Data for analysis Start Marker

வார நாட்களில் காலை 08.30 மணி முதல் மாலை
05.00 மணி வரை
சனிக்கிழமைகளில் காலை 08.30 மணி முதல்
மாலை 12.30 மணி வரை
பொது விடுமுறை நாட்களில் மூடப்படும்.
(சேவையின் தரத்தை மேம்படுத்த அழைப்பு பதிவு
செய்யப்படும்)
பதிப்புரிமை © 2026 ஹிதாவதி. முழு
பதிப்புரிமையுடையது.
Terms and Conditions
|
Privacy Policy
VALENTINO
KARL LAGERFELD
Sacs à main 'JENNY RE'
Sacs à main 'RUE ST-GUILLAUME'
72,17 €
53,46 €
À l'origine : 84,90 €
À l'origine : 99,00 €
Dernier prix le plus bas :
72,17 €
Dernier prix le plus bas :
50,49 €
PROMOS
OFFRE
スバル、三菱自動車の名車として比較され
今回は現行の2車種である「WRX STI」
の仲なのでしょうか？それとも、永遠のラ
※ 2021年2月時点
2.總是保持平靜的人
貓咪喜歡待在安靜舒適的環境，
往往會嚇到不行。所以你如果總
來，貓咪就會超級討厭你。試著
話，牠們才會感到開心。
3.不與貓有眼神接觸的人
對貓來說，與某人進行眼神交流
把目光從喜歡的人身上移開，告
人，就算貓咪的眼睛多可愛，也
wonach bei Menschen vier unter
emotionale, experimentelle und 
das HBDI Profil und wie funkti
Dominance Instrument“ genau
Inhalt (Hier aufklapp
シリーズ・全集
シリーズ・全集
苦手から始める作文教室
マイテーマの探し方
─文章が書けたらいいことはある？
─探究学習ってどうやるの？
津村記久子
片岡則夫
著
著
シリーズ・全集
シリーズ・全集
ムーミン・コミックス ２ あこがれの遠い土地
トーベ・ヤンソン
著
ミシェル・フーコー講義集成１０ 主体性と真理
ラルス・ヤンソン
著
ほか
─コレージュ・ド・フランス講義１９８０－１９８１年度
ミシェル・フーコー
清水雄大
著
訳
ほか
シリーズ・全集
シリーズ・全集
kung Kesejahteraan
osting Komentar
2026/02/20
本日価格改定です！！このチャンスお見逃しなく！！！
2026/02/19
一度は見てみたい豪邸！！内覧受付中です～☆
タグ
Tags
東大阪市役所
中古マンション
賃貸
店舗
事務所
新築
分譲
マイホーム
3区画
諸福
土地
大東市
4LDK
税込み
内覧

Data for analysis End Marker

## Problem
Copy each line in the entries above where the word "Sacs" shows up.

## Output for this task
Sacs à main 'JENNY RE'
Sacs à main 'RUE ST-GUILLAUME'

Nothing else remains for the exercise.